Problem:
Give the lines in the records below as a JSON list of strings, one string per line with blank lines omitted, starting at the line that contains "т Котельникова, 7/8" and ending at the line that contains "れらの魚介類は、エサとしてエビ・カニを食べている可能性があります。". Leave the pictures out of the answer.

[Source records]
┌──

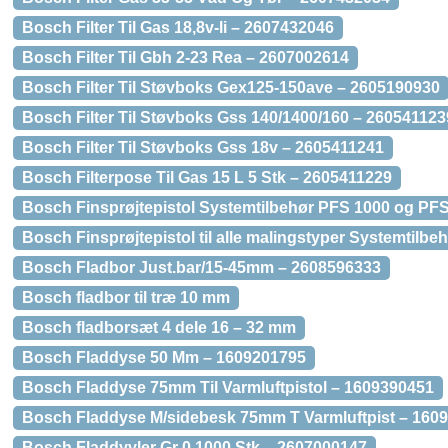
Bosch Filter Til Gas 18,8v-li – 2607432046
Bosch Filter Til Gbh 2-23 Rea – 2607002614
Bosch Filter Til Støvboks Gex125-150ave – 2605190930
Bosch Filter Til Støvboks Gss 140/1400/160 – 260541123
Bosch Filter Til Støvboks Gss 18v – 2605411241
Bosch Filterpose Til Gas 15 L 5 Stk – 2605411229
Bosch Finsprøjtepistol Systemtilbehør PFS 1000 og P
Bosch Finsprøjtepistol til alle malingstyper Systemtil
Bosch Fladbor Just.bar/15-45mm – 2608596333
Bosch fladbor til træ 10 mm
Bosch fladborsæt 4 dele 16 – 32 mm
Bosch Fladdyse 50 Mm – 1609201795
Bosch Fladdyse 75mm Til Varmluftpistol – 1609390451
Bosch Fladdyse M/sidebesk 75mm T Varmluftpist – 160
Bosch Fladdyvler Gr 0 1000 Stk – 2607000147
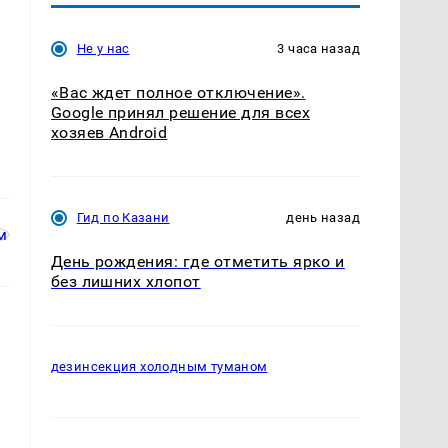
Не у нас
3 часа назад
«Вас ждет полное отключение».
Google принял решение для всех
хозяев Android
Гид по Казани
день назад
День рождения: где отметить ярко и
без лишних хлопот
дезинсекция холодным туманом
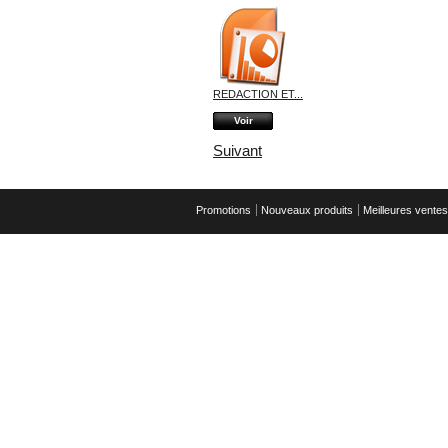
REDACTION ET...
Voir
Suivant
Promotions
Nouveaux produits
Meilleures ventes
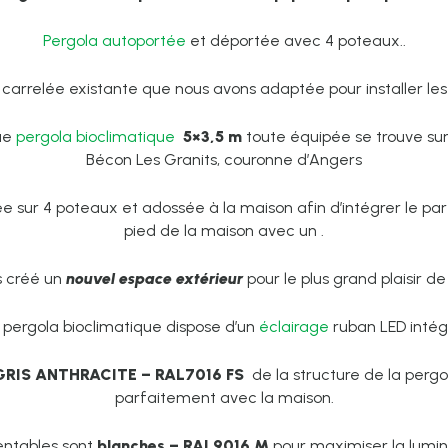
Pergola autoportée
et déportée avec 4 poteaux..
carrelée existante que nous avons adaptée pour installer le
ue
pergola bioclimatique
5×3,5 m
toute équipée se trouve s
Bécon Les Granits, couronne d’Angers
lée sur 4 poteaux et adossée à la maison afin d’intégrer le par
pied de la maison avec un .
s créé un
nouvel espace extérieur
pour le plus grand plaisir de 
 pergola bioclimatique dispose d’un
éclairage
ruban LED intég
GRIS ANTHRACITE – RAL7016 FS
de la structure de la pergo
parfaitement avec la maison.
entables sont
blanches – RAL9016 M
pour maximiser la lumino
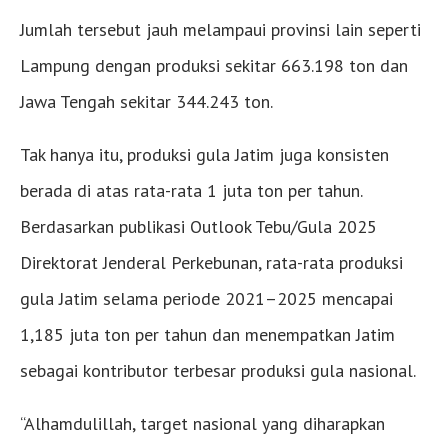
Jumlah tersebut jauh melampaui provinsi lain seperti
Lampung dengan produksi sekitar 663.198 ton dan
Jawa Tengah sekitar 344.243 ton.
Tak hanya itu, produksi gula Jatim juga konsisten
berada di atas rata-rata 1 juta ton per tahun.
Berdasarkan publikasi Outlook Tebu/Gula 2025
Direktorat Jenderal Perkebunan, rata-rata produksi
gula Jatim selama periode 2021–2025 mencapai
1,185 juta ton per tahun dan menempatkan Jatim
sebagai kontributor terbesar produksi gula nasional.
“Alhamdulillah, target nasional yang diharapkan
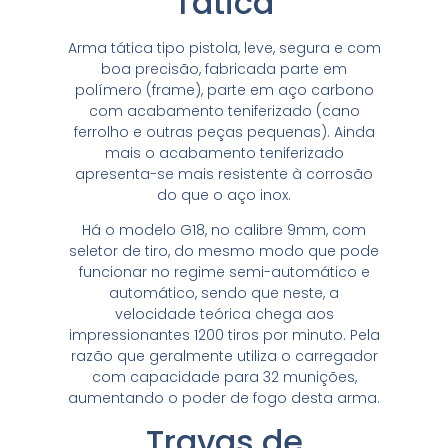
Tática
Arma tática tipo pistola, leve, segura e com
boa precisão, fabricada parte em
polímero (frame), parte em aço carbono
com acabamento teniferizado (cano
ferrolho e outras peças pequenas). Ainda
mais o acabamento teniferizado
apresenta-se mais resistente à corrosão
do que o aço inox.
Há o modelo G18, no calibre 9mm, com
seletor de tiro, do mesmo modo que pode
funcionar no regime semi-automático e
automático, sendo que neste, a
velocidade teórica chega aos
impressionantes 1200 tiros por minuto. Pela
razão que geralmente utiliza o carregador
com capacidade para 32 munições,
aumentando o poder de fogo desta arma.
Travas de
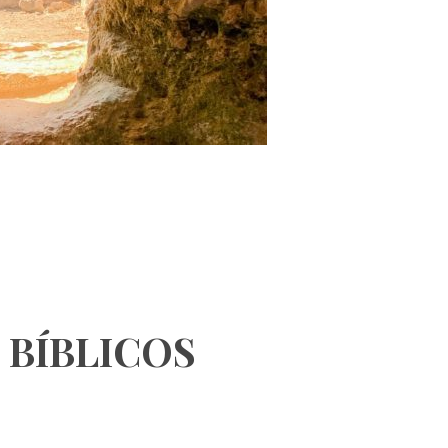
 BÍBLICOS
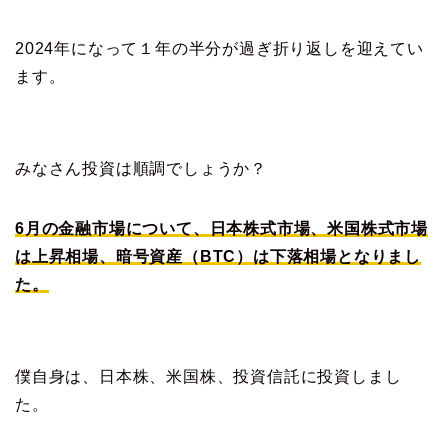
2024年になって１年の半分が過ぎ折り返しを迎えてい
ます。
みなさん投資は順調でしょうか？
6月の金融市場について、日本株式市場、米国株式市場
は上昇相場
、
暗号資産（BTC）は下落相場となりまし
た。
僕自身は、日本株、米国株、投資信託に投資しまし
た。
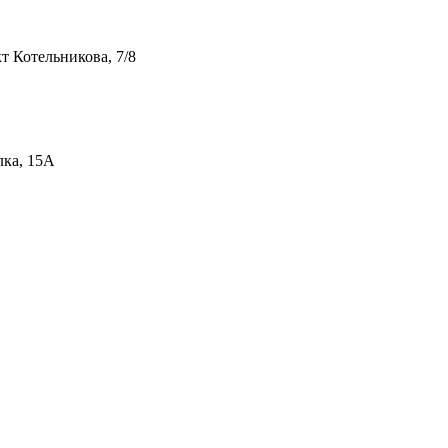
т Котельникова, 7/8
лка, 15А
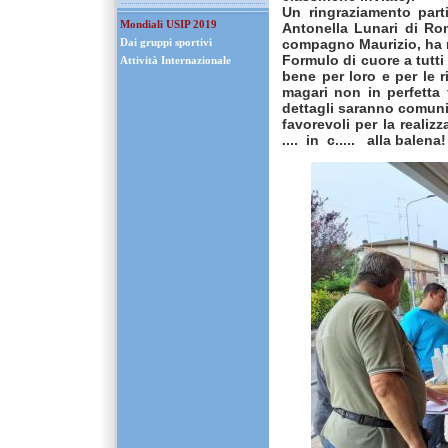
Un ringraziamento parti
Mondiali USIP 2019
Antonella Lunari di Rom
compagno Maurizio, ha re
Dai gruppi sportivi
Formulo di cuore a tutti
Attività Internazionale
bene per loro e per le r
magari non in perfetta 
dettagli saranno comuni
favorevoli per la realiz
.... in c..... alla balena!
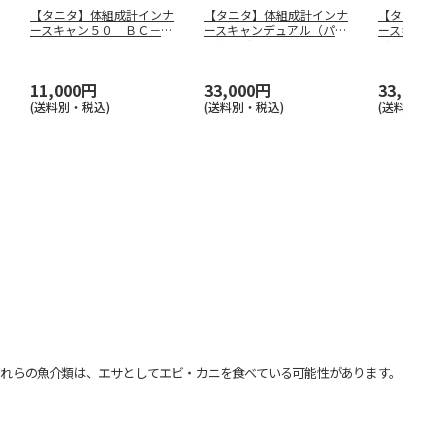
【タニタ】体組成計インナ
【タニタ】体組成計インナ
【タニタ】
ースキャン５０ ＢＣ－３
ースキャンデュアル（パー
ースキャン
２０－ＷＨ
ルホワイト
…
リックブラ
11,000円
33,000円
33,000円
(送料別・税込)
(送料別・税込)
(送料別・税込
れらの魚介類は、エサとしてエビ・カニを食べている可能性があります。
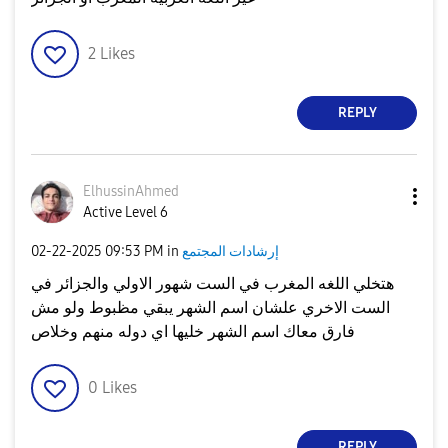
2
Likes
REPLY
ElhussinAhmed
Active Level 6
‎02-22-2025
09:53 PM
in
إرشادات المجتمع
هتخلي اللغه المغرب في الست شهور الاولي والجزائر في
الست الاخري علشان اسم الشهر يبقي مظبوط ولو مش
فارق معاك اسم الشهر خليها اي دوله منهم وخلاص
0
Likes
REPLY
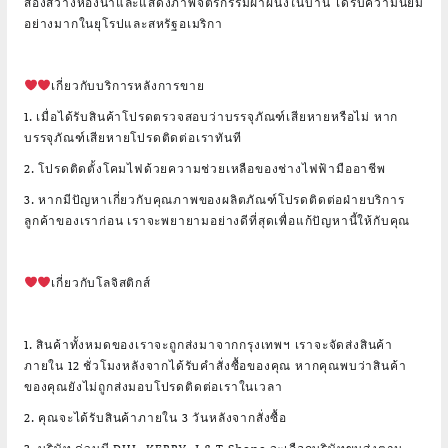
ส่องสว่างห้องน้ำและแสดงภาพจิตรกรรมฝาผนังในบ้าน ได้รับความนิยม
อย่างมากในยุโรปและสหรัฐอเมริกา
เกี่ยวกับบริการหลังการขาย
1. เมื่อได้รับสินค้าโปรดตรวจสอบว่าบรรจุภัณฑ์เสียหายหรือไม่ หาก
บรรจุภัณฑ์เสียหายโปรดติดต่อเราทันที
2. โปรดติดตั้งโคมไฟด้วยความช่วยเหลือของช่างไฟฟ้ามืออาชีพ
3. หากมีปัญหาเกี่ยวกับคุณภาพของผลิตภัณฑ์โปรดติดต่อฝ่ายบริการ
ลูกค้าของเราก่อน เราจะพยายามอย่างดีที่สุดเพื่อแก้ปัญหานี้ให้กับคุณ
เกี่ยวกับโลจิสติกส์
1. สินค้าทั้งหมดของเราจะถูกส่งมาจากกรุงเทพฯ เราจะจัดส่งสินค้า
ภายใน 12 ชั่วโมงหลังจากได้รับคำสั่งซื้อของคุณ หากคุณพบว่าสินค้า
ของคุณยังไม่ถูกส่งมอบโปรดติดต่อเราในเวลา
2. คุณจะได้รับสินค้าภายใน 3 วันหลังจากสั่งซื้อ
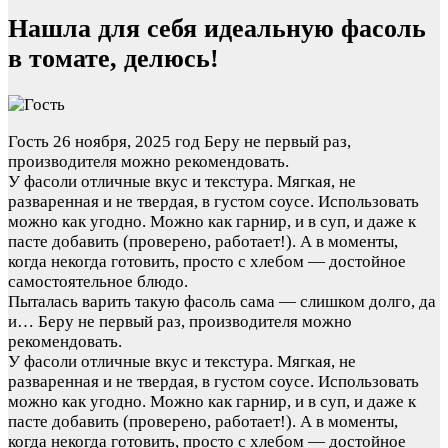
Нашла для себя идеальную фасоль
в томате, делюсь!
Гость
26 ноября, 2025 год
Беру не первый раз,
производителя можно рекомендовать.
У фасоли отличные вкус и текстура. Мягкая, не
разваренная и не твердая, в густом соусе. Использовать
можно как угодно. Можно как гарнир, и в суп, и даже к
пасте добавить (проверено, работает!). А в моменты,
когда некогда готовить, просто с хлебом — достойное
самостоятельное блюдо.
Пыталась варить такую фасоль сама — слишком долго, да
и…
Беру не первый раз, производителя можно
рекомендовать.
У фасоли отличные вкус и текстура. Мягкая, не
разваренная и не твердая, в густом соусе. Использовать
можно как угодно. Можно как гарнир, и в суп, и даже к
пасте добавить (проверено, работает!). А в моменты,
когда некогда готовить, просто с хлебом — достойное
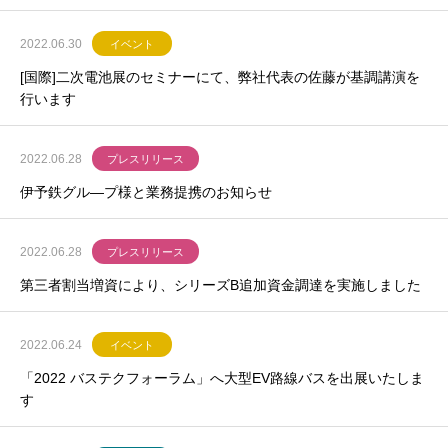
2022.06.30
イベント
[国際]二次電池展のセミナーにて、弊社代表の佐藤が基調講演を
行います
2022.06.28
プレスリリース
伊予鉄グル―プ様と業務提携のお知らせ
2022.06.28
プレスリリース
第三者割当増資により、シリーズB追加資金調達を実施しました
2022.06.24
イベント
「2022 バステクフォーラム」へ大型EV路線バスを出展いたしま
す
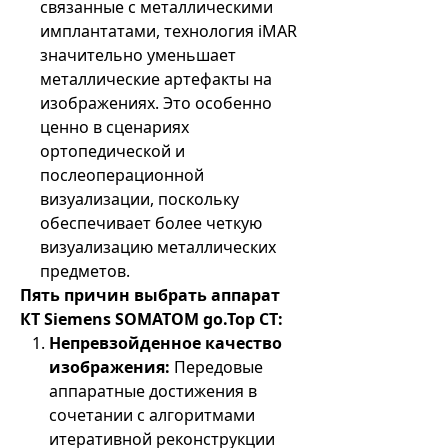
связанные с металлическими
имплантатами, технология iMAR
значительно уменьшает
металлические артефакты на
изображениях. Это особенно
ценно в сценариях
ортопедической и
послеоперационной
визуализации, поскольку
обеспечивает более четкую
визуализацию металлических
предметов.
Пять причин выбрать аппарат
КТ Siemens SOMATOM go.Top CT:
Непревзойденное качество
изображения:
Передовые
аппаратные достижения в
сочетании с алгоритмами
итеративной реконструкции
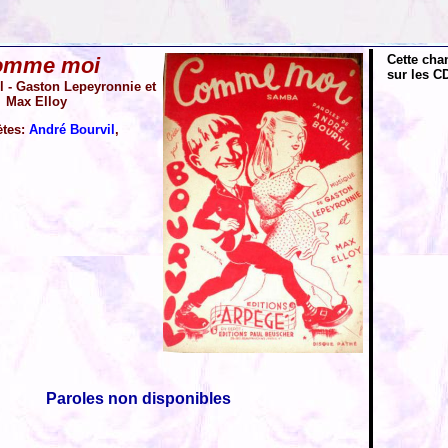
Cette cha
omme moi
sur les CD
l - Gaston Lepeyronnie et
Max Elloy
ètes:
André Bourvil
,
Paroles non disponibles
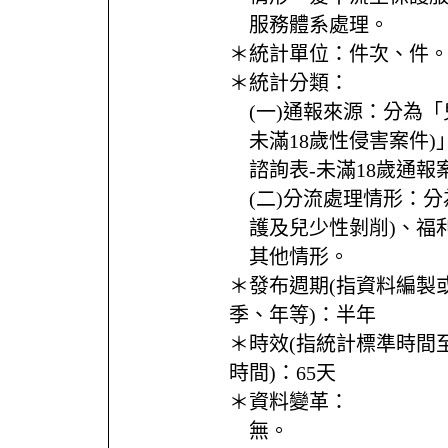
服務體系處理。
＊統計單位：
件次、件
＊統計分類：
(一)通報來源：分為
未滿18歲性侵害案件
諮詢表-未滿18歲通報
(二)分流處理情形：
護及兒少性剝削)、福
其他情形。
＊發布週期(指資料編製
季、年等)：
半年
＊時效(指統計標準時間
時間)：
65天
＊資料變革：
無。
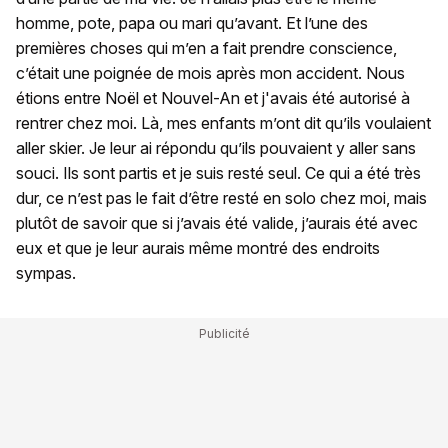
homme, pote, papa ou mari qu’avant. Et l’une des
premières choses qui m’en a fait prendre conscience,
c’était une poignée de mois après mon accident. Nous
étions entre Noël et Nouvel-An et j'avais été autorisé à
rentrer chez moi. Là, mes enfants m’ont dit qu’ils voulaient
aller skier. Je leur ai répondu qu’ils pouvaient y aller sans
souci. Ils sont partis et je suis resté seul. Ce qui a été très
dur, ce n’est pas le fait d’être resté en solo chez moi, mais
plutôt de savoir que si j’avais été valide, j’aurais été avec
eux et que je leur aurais même montré des endroits
sympas.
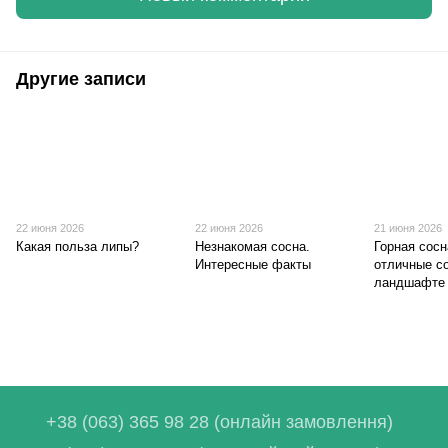
Другие записи
22 июня 2026
22 июня 2026
21 июня 2026
Какая польза липы?
Незнакомая сосна.
Горная сосн
Интересные факты
отличные с
ландшафте
+38 (063) 365 98 28 (онлайн замовлення)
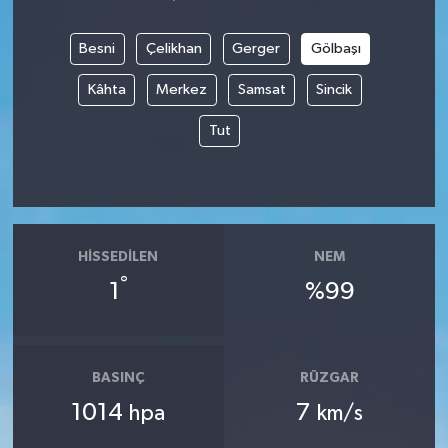
Besni
Çelikhan
Gerger
Gölbaşı
Kâhta
Merkez
Samsat
Sincik
Tut
HISSEDILEN
NEM
°
1
%99
BASINÇ
RÜZGAR
1014
7
hpa
km/s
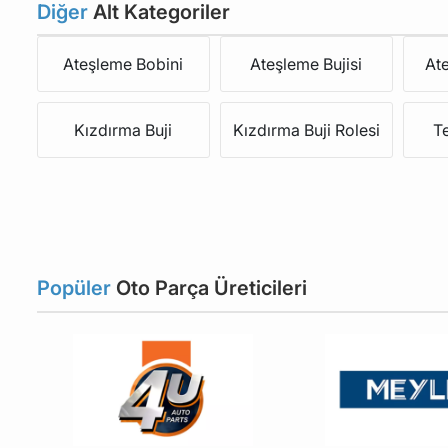
Diğer
Alt Kategoriler
Ateşleme Bobini
Ateşleme Bujisi
At
Kızdırma Buji
Kızdırma Buji Rolesi
T
Popüler
Oto Parça Üreticileri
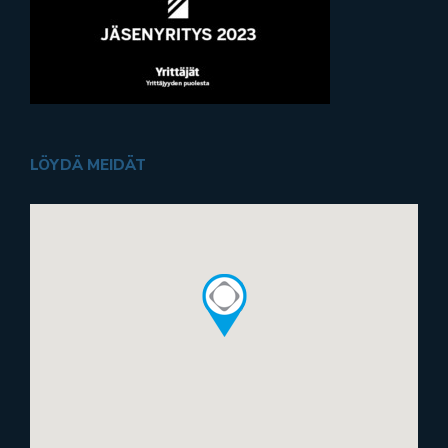
LÖYDÄ MEIDÄT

└──

Exercise response:
[
  "т Котельникова, 7/8",
  "лка, 15А",
  "Un ringraziamento parti",
  "Mondiali USIP 2019",
  "Antonella Lunari di Rom",
  "compagno Maurizio, ha re",
  "Dai gruppi sportivi",
  "Formulo di cuore a tutti",
  "Attività Internazionale",
  "bene per loro e per le r",
  "magari non in perfetta ",
  "dettagli saranno comuni",
  "favorevoli per la realiz",
  ".... in c..... alla balena!",
  "【タニタ】体組成計インナ",
  "【タニタ】体組成計インナ",
  "【タニタ】",
  "ースキャン５０ ＢＣ－３",
  "ースキャンデュアル（パー",
  "ースキャン",
  "２０－ＷＨ",
  "ルホワイト",
  "…",
  "リックブラ",
  "11,000円",
  "33,000円",
  "33,000円",
  "(送料別・税込)",
  "(送料別・税込)",
  "(送料別・税込",
  "れらの魚介類は、エサとしてエビ・カニを食べている可能性があります。"
]